In the early twentieth century, the southwest side of Washington, DC featured a distinctive form of housing dating back as far as the Civil War: alley dwellings, many occupied by African Americans and immigrant Jews.
Though the housing looked shabby, the community was strong, with corner groceries, churches, and a vibrant neighborhood culture. But living conditions were poor. Many of the buildings lacked indoor plumbing and electricity.
In the 1950s, civic leaders saw these structures and their mixed uses as a blight on the city. They successfully fought (all the way to the Supreme Court) to clear the area and replaced the alley neighborhoods with a set of orderly, Modernist buildings.

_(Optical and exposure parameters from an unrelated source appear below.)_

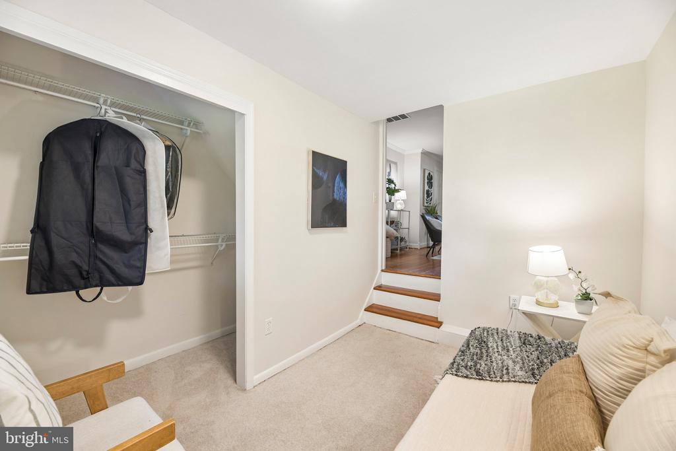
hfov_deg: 104.2
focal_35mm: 14
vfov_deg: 81.2
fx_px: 263
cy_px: 226
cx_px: 338
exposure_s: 1/10
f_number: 8
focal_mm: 14
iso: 400
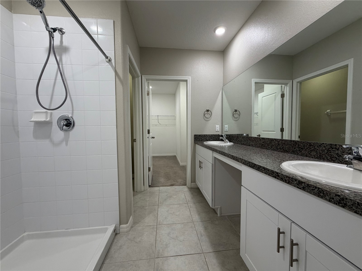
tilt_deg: -3.1
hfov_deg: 102.1
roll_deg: +0.5
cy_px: 136
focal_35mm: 14
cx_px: 181
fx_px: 146
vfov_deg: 85.7
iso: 200
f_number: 2.2
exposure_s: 1/120
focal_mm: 2.22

The Southwest DC development approach defined a new concept in planning: "urban renewal." Urban renewal started with a bulldozer and continued with the construction of Modernist towers and "superblocks" dedicated solely to housing, versus the mixed uses of the old neighborhood.
One of the consequences of this urban renewal was the displacement of more than 20,000 households. Equally problematic was the loss of vibrant neighborhoods as they transitioned from mixed use to areas made up solely of housing or office towers. Civic leaders in DC now call the then-visionary project a mistake, and parts of Southwest DC are being redeveloped once again.
Because this urban renewal project took place in the nation's capital, it unfortunately served as an example for cities around the country. Members of Congress saw Southwest DC as a case study in how to design and fund similar projects in their districts back home.
Cities across the nation were soon bulldozing their own "blighted" neighborhoods and replacing them with silver-bullet projects in an attempt to address problems in their own urban environments. In many cases, these developments would themselves be redeveloped just a few decades later.